Yes, that's correct! But if we have all those with multiplicity \(2\),\[(x - 1)^2(x - 7)^2(x + 3)^2\]
ok, so I'll do all of them with multiplicity of two. \[(x-1)^2 (x-7)^2 (x-(-3))^2\] and then solve it.
I dunno, it's your choice. It can be either.
So, it becomes \[(x^2 + 1) (x^2 + 49) (x^2 + 9)\] right?
I think it's just \(-3\) with multiplicity of \(2\).
They don't usually give such hard problems.
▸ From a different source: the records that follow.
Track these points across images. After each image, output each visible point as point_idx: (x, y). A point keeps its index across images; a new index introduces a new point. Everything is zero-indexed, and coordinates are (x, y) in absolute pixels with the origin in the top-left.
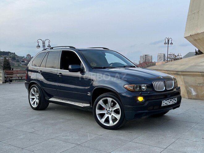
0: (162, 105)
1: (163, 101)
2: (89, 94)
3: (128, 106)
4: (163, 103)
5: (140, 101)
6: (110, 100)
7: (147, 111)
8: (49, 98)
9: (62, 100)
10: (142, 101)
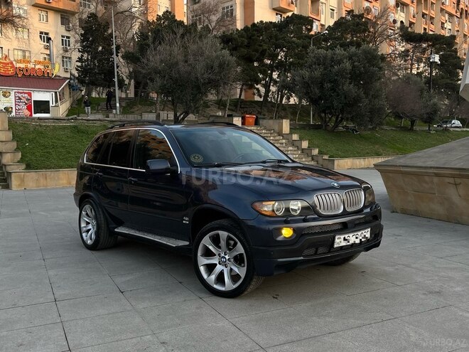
0: (335, 246)
1: (337, 237)
2: (186, 221)
3: (261, 248)
4: (337, 240)
5: (287, 236)
6: (224, 234)
7: (302, 258)
8: (114, 226)
9: (139, 231)
10: (290, 237)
oh, so then it's \[(x-1) (x-7) (x^2 + 9)\] right?
Hey wait, don't we have the same pics?
It should be \[(x-1) (x-7) (x + 3)^2\]
\[(x+3)^2\ne x^2+9\] \[(x+3)^2=x^2+2\times 3\times x+3^2\]
Why is OpenStudy so slow right now?
so, then it's \[(x-1) (x-7) (x^2 + 6x + 9)\] ?
thats correct, but i think you need to multiply them out for final answer, and bring it in the form, ax^4+bx^3+cx^2+dx+e
so then the answer is \[(x^4 + 6x^3 - x^3 - 7x^3- x^2 - 7x^2 -6x - 42x - 9 - 63) \] simplified, it is \[(x^4 - 2x^3 - 8x^2 - 48x - 72)\] right?